Records from a data collection
********
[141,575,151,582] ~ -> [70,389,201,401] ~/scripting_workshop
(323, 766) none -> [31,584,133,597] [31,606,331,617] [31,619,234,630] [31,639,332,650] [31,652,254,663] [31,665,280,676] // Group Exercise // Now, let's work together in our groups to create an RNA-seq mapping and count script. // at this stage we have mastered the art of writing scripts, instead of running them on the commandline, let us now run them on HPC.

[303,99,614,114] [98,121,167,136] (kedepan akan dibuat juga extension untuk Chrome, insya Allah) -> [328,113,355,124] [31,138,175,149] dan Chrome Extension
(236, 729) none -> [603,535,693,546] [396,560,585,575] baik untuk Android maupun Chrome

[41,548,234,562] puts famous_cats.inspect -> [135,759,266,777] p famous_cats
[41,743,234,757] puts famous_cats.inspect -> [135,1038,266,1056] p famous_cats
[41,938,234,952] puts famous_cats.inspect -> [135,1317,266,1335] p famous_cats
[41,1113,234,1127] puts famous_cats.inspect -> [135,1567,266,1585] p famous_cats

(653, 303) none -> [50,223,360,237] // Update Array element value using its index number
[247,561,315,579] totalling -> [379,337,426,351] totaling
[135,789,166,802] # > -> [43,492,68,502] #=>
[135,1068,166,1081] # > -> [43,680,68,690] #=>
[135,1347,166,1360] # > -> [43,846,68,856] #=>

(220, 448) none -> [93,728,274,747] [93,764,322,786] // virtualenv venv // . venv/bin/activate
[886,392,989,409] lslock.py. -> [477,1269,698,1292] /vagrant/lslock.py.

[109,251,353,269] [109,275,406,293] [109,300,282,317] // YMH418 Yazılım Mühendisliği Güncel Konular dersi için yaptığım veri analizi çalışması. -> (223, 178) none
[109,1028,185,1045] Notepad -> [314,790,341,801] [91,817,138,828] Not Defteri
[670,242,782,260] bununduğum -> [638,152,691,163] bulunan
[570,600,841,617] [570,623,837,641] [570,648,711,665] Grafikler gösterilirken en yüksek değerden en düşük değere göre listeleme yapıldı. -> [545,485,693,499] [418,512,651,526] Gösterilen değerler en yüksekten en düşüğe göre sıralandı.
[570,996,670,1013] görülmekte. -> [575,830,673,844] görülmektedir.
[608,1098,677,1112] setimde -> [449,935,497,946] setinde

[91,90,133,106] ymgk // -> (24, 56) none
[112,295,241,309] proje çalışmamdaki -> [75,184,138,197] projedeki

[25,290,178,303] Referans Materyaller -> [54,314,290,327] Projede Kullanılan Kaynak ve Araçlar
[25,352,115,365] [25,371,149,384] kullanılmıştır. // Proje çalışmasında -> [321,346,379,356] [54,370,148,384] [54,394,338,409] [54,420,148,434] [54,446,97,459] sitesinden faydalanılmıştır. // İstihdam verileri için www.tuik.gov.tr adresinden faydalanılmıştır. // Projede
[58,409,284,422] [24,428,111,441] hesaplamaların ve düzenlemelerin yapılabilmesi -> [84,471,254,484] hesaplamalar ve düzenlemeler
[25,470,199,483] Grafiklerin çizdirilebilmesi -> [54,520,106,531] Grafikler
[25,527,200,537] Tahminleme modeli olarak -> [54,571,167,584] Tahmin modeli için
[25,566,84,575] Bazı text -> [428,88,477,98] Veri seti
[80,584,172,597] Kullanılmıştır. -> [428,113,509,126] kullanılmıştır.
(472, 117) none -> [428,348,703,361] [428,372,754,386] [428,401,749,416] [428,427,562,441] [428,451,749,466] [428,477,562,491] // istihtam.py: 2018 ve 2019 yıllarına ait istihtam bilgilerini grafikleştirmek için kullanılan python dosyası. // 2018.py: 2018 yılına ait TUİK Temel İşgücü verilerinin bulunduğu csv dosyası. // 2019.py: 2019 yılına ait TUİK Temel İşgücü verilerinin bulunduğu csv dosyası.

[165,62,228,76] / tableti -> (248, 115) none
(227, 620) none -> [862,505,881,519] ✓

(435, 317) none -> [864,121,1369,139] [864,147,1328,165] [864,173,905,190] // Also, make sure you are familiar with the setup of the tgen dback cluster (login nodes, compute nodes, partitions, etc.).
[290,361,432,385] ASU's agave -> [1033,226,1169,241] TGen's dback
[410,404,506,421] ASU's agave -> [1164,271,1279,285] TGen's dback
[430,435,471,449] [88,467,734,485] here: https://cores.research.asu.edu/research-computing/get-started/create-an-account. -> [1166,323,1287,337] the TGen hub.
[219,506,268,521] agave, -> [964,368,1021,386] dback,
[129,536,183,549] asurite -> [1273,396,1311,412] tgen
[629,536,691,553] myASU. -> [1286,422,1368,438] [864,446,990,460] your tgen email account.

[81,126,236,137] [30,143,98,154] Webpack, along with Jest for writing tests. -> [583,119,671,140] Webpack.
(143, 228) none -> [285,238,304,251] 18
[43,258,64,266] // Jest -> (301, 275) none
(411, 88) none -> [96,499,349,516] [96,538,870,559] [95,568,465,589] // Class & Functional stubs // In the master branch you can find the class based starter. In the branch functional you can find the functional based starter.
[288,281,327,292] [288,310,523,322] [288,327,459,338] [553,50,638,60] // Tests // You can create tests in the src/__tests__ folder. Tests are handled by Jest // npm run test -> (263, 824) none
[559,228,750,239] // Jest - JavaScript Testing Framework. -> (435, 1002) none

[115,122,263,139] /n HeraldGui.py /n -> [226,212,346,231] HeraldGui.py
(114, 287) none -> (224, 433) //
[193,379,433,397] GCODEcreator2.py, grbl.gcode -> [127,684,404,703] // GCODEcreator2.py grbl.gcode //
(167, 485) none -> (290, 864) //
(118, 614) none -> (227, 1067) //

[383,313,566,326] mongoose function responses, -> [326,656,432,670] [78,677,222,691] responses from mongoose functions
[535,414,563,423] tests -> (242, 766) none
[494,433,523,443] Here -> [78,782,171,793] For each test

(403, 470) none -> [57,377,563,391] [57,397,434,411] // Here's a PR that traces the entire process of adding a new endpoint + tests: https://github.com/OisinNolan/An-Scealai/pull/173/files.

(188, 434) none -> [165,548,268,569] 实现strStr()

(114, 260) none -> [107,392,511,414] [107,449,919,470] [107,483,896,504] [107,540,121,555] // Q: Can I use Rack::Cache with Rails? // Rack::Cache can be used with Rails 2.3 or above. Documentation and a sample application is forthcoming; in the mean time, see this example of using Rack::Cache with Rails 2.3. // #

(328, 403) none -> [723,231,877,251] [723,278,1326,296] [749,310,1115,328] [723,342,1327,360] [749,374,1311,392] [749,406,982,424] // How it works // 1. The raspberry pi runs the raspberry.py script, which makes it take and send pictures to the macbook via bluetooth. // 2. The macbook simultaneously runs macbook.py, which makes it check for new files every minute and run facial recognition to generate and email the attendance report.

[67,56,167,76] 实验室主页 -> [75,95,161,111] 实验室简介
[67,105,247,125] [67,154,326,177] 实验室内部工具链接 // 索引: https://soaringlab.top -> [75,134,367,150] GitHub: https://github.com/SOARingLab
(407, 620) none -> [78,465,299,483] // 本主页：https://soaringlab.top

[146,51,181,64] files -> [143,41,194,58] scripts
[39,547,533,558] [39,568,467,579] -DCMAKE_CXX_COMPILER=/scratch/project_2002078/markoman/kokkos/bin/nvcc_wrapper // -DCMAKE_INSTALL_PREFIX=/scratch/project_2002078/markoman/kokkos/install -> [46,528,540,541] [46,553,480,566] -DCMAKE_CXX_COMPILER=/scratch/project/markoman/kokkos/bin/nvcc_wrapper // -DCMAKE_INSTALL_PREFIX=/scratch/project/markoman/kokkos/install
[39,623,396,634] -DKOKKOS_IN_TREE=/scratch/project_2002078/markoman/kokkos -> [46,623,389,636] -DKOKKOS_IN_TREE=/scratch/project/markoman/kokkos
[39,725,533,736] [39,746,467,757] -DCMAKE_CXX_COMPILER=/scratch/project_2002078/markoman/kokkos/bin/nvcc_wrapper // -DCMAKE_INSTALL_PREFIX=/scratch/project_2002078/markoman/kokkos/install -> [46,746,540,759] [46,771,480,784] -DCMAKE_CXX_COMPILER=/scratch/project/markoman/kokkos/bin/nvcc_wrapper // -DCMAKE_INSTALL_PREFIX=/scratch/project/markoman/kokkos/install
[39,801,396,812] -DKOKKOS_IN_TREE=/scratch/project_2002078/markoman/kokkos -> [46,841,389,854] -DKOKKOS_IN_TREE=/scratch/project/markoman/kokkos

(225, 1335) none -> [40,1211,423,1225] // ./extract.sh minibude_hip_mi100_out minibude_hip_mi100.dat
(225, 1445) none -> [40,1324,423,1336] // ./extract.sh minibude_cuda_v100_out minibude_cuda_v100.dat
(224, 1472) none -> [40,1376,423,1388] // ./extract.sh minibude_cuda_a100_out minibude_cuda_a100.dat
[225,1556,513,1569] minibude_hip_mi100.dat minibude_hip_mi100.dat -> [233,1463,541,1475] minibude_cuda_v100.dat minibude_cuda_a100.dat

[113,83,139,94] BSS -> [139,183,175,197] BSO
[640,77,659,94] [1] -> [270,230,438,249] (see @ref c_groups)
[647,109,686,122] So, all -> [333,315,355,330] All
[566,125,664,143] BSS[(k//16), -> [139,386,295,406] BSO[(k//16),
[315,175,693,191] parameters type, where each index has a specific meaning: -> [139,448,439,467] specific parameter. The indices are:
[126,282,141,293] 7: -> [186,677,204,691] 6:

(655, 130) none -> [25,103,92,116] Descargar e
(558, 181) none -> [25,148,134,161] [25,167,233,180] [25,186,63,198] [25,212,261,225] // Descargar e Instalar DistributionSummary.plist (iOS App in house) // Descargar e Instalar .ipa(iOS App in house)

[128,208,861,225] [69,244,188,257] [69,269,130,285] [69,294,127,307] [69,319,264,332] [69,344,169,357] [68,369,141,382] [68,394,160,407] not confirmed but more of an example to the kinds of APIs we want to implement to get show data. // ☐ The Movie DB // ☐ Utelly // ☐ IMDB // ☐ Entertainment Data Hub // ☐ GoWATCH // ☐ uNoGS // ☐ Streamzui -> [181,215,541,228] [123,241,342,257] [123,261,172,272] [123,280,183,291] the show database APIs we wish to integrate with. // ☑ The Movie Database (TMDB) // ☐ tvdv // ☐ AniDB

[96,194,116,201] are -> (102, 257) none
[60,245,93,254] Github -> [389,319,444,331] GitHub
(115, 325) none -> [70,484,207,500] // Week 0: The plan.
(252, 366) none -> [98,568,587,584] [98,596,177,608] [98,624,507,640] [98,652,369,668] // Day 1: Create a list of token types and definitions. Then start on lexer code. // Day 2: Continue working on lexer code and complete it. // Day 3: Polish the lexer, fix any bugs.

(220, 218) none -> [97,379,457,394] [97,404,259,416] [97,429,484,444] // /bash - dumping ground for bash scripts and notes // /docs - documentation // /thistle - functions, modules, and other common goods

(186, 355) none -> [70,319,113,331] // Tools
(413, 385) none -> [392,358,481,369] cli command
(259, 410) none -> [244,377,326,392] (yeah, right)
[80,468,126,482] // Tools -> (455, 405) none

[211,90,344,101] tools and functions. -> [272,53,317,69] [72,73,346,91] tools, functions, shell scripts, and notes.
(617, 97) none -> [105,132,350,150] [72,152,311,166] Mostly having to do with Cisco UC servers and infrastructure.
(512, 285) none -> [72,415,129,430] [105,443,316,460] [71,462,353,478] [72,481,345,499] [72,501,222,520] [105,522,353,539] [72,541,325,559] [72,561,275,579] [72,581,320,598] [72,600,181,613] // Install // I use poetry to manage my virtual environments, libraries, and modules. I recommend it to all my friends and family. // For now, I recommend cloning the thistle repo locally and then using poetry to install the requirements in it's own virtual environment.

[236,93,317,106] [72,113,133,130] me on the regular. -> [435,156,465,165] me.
********
== WHAT YOU SHOULD DO ==
From the line holding "[247,561,315,579] totalling ->" to the line holding "[608,1098,677,1112] setimde ->", inclusive, restate each line above exactly as written.

== ANSWER AREA ==
[247,561,315,579] totalling -> [379,337,426,351] totaling
[135,789,166,802] # > -> [43,492,68,502] #=>
[135,1068,166,1081] # > -> [43,680,68,690] #=>
[135,1347,166,1360] # > -> [43,846,68,856] #=>

(220, 448) none -> [93,728,274,747] [93,764,322,786] // virtualenv venv // . venv/bin/activate
[886,392,989,409] lslock.py. -> [477,1269,698,1292] /vagrant/lslock.py.

[109,251,353,269] [109,275,406,293] [109,300,282,317] // YMH418 Yazılım Mühendisliği Güncel Konular dersi için yaptığım veri analizi çalışması. -> (223, 178) none
[109,1028,185,1045] Notepad -> [314,790,341,801] [91,817,138,828] Not Defteri
[670,242,782,260] bununduğum -> [638,152,691,163] bulunan
[570,600,841,617] [570,623,837,641] [570,648,711,665] Grafikler gösterilirken en yüksek değerden en düşük değere göre listeleme yapıldı. -> [545,485,693,499] [418,512,651,526] Gösterilen değerler en yüksekten en düşüğe göre sıralandı.
[570,996,670,1013] görülmekte. -> [575,830,673,844] görülmektedir.
[608,1098,677,1112] setimde -> [449,935,497,946] setinde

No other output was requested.